Book with single editor [from Print source using OSCOLA]

Overview

Referencing a whole edited book is uncommon. You are more likely to be referencing individual chapters. Even an introduction may be treated as a chapter. See the page for referencing chapters in an edited book.

Don't panic if you see several dates inside the book. The date you need to use is the one which matches the edition of the book that you're using. Ignore any dates that are just listed as reprints or impressions. Look on the book cover and see if it says e.g. Fourth edition (it should also say this on the title page inside the book). In this case all that you need to show in your reference in the bibliography is the date for the 4th edition of the book.

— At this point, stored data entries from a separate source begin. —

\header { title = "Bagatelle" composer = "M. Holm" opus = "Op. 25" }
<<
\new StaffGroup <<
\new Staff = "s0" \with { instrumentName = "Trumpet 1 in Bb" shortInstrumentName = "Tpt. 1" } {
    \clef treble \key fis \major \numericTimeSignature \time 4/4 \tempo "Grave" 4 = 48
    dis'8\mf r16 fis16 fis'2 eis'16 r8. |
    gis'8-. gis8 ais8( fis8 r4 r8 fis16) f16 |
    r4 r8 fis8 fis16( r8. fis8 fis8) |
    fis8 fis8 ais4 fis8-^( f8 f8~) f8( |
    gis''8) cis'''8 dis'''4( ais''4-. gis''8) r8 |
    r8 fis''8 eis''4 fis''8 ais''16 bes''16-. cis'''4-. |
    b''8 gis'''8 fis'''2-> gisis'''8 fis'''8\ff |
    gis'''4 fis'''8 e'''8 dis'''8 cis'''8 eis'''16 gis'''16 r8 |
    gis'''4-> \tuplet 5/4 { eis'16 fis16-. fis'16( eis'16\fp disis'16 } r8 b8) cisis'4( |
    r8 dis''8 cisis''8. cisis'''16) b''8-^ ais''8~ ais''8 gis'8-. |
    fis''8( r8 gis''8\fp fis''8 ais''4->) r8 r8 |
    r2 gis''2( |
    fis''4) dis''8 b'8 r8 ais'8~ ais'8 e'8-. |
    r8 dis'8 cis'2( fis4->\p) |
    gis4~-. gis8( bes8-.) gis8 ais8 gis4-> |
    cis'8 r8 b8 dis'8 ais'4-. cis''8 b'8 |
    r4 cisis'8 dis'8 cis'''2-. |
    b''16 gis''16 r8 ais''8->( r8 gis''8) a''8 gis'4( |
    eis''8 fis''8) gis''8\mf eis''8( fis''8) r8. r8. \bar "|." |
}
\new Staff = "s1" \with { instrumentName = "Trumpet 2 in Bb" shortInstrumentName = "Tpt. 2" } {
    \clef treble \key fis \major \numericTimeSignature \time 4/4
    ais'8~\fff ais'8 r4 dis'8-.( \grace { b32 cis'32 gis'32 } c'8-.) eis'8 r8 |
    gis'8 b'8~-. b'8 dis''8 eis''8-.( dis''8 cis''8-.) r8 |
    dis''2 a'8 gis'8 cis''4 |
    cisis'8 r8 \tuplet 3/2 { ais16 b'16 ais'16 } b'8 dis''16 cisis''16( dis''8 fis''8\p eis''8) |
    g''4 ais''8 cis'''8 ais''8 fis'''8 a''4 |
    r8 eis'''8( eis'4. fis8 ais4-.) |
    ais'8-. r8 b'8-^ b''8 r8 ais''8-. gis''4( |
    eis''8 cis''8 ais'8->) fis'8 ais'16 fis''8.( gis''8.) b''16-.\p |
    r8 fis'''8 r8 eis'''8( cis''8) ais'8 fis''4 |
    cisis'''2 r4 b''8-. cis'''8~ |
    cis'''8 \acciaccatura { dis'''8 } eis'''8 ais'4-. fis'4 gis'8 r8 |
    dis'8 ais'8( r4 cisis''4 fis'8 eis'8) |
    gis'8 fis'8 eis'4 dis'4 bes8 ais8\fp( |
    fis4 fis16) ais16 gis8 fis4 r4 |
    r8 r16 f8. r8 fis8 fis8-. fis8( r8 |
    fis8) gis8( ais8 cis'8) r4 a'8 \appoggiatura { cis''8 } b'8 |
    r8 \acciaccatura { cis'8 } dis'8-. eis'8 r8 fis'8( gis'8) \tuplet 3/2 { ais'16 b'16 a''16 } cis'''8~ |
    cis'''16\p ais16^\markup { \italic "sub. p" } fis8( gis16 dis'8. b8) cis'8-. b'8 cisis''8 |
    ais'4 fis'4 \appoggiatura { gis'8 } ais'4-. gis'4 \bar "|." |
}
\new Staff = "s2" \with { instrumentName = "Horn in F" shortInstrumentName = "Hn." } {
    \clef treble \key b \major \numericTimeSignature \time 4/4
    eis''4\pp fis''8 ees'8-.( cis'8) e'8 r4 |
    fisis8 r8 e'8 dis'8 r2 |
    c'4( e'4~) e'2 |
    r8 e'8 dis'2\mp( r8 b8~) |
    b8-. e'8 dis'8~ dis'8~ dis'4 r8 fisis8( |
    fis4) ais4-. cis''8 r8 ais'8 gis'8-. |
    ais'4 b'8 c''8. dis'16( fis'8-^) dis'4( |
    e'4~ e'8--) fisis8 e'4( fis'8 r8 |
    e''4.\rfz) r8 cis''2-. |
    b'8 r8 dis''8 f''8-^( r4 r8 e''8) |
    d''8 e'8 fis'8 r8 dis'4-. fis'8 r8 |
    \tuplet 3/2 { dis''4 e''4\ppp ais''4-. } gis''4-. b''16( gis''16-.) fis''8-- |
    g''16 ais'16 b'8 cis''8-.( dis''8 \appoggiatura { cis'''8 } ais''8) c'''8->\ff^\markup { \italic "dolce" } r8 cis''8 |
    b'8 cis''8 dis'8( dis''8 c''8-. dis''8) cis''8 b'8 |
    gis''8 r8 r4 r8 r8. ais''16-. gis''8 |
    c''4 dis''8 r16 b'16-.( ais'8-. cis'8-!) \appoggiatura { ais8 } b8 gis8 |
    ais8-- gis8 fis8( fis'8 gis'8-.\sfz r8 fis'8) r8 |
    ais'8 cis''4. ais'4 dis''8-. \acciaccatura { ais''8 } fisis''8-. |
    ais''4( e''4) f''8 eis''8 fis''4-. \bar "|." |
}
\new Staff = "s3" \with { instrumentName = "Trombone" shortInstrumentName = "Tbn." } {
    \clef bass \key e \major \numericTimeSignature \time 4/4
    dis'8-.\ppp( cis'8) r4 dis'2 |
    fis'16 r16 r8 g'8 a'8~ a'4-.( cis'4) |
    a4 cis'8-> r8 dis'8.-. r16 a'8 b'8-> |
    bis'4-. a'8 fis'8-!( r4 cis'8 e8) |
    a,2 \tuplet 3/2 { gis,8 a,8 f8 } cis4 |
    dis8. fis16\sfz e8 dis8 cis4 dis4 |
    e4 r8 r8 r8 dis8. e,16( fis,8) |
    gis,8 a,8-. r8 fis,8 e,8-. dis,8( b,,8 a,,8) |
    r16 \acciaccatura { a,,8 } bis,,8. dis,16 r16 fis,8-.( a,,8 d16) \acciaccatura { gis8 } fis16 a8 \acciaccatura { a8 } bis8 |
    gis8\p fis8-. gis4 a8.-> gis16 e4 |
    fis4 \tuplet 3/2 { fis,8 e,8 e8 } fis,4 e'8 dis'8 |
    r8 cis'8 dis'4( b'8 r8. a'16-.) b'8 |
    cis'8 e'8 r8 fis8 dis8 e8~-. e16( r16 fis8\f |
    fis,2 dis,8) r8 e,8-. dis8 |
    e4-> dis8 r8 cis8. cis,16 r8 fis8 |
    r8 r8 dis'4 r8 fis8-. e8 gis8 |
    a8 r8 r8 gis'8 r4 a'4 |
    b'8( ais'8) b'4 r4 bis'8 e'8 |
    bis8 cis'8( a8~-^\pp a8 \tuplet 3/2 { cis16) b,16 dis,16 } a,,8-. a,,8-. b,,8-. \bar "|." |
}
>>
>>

Search for the book on the library catalogue to check the details needed for the reference if you are unsure.

Standard Form

As a footnote:

Editor (as with author) (ed), Title of Book (additional information, Edition if later than first, Publisher Publication year) page no if required.

Examples

BA Maher (ed), Progress in Experimental Personality Research, vol 2 (Academic Press 1965) para 908.

D French (ed), Blackstone's Statutes on Company Law (12th edn, Oxford University Press 2008).

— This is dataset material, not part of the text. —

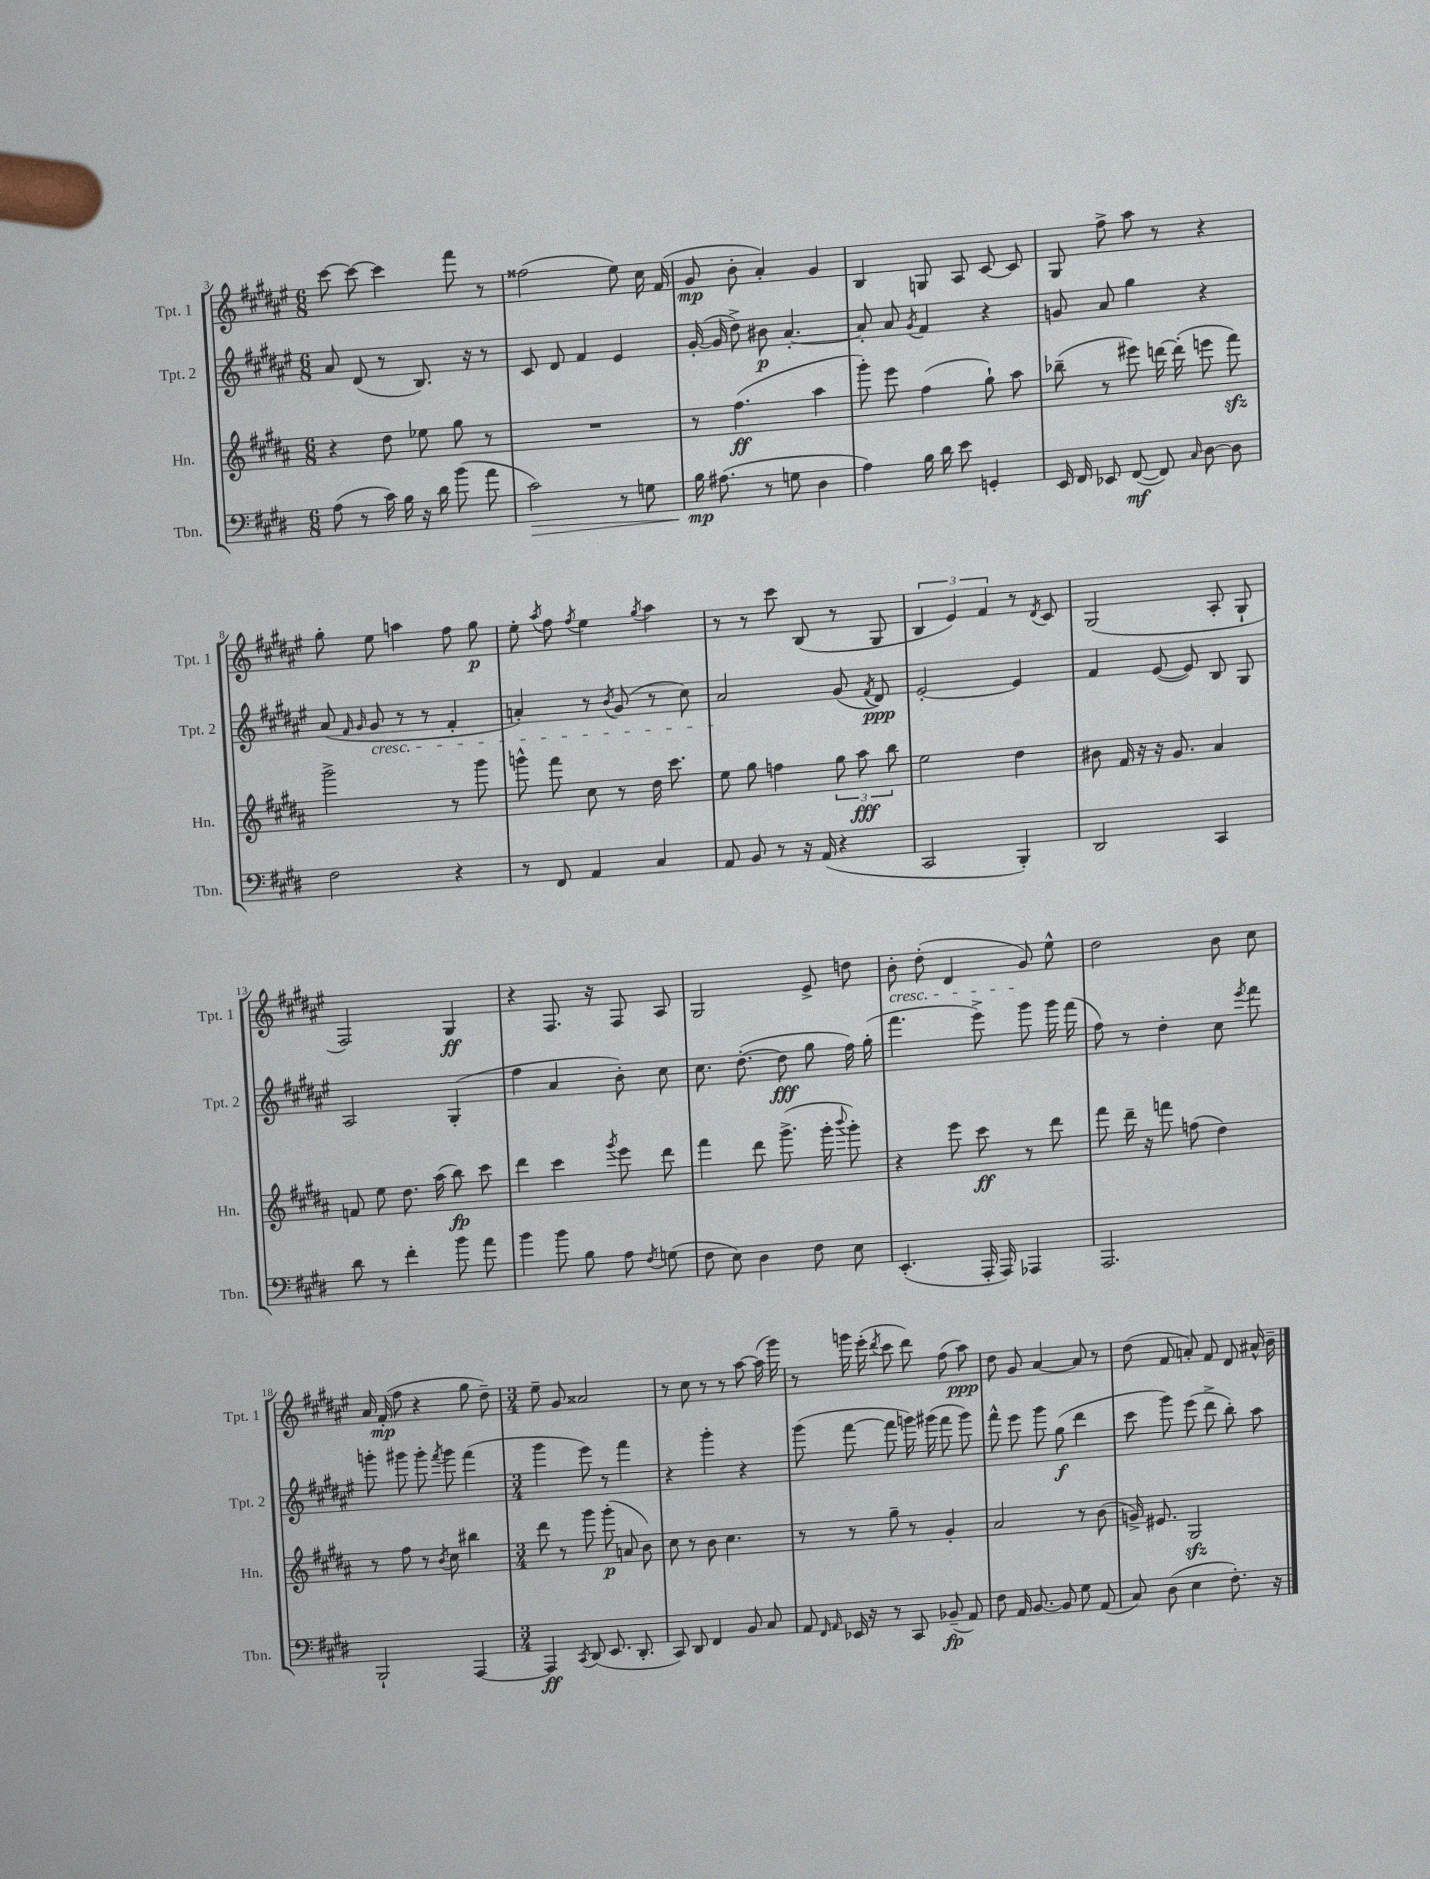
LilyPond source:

The above example also shows that well established books continue to be known by their original titles long after their original authors have died and each new editor must be identified.

Peniel E Joseph (ed), The Black Power Movement: Rethinking the Civil Rights-Black Power Era (Routledge 2006).

VN Koutrakou (ed), Contemporary Issues and Debates in EUP Policy (MUP 2004) 6-10.

Reference List

List books alphabetically by the editor's surname under the heading Secondary Sources.

In your bibliography, the editor''s surname should precede his or her initial(s), with no comma separating them, but a comma after the first initial. Only initials should be used, not forenames, e.g.

Joseph PE (ed), The Black Power Movement: Rethinking the Civil Rights-Black Power Era (Routledge 2006).

 

Notes

  • If a book has a title and a subtitle, use the existing punctuation. Where there is none, insert a colon.
  • The place of publication need not be given.
  • If a book consists of more than one volume, the volume number follows the publication details, unless the publication details of the volumes vary, in which case it precedes them, and is separated from the title by a comma. Pinpoint to paragraphs rather than pages if the paragraphs are numbered.
  • Reference: Faculty of Law, University of Oxford, OSCOLA: Oxford Standard for the Citation of Legal Authorities (4th edn Oxford University 2010) 35.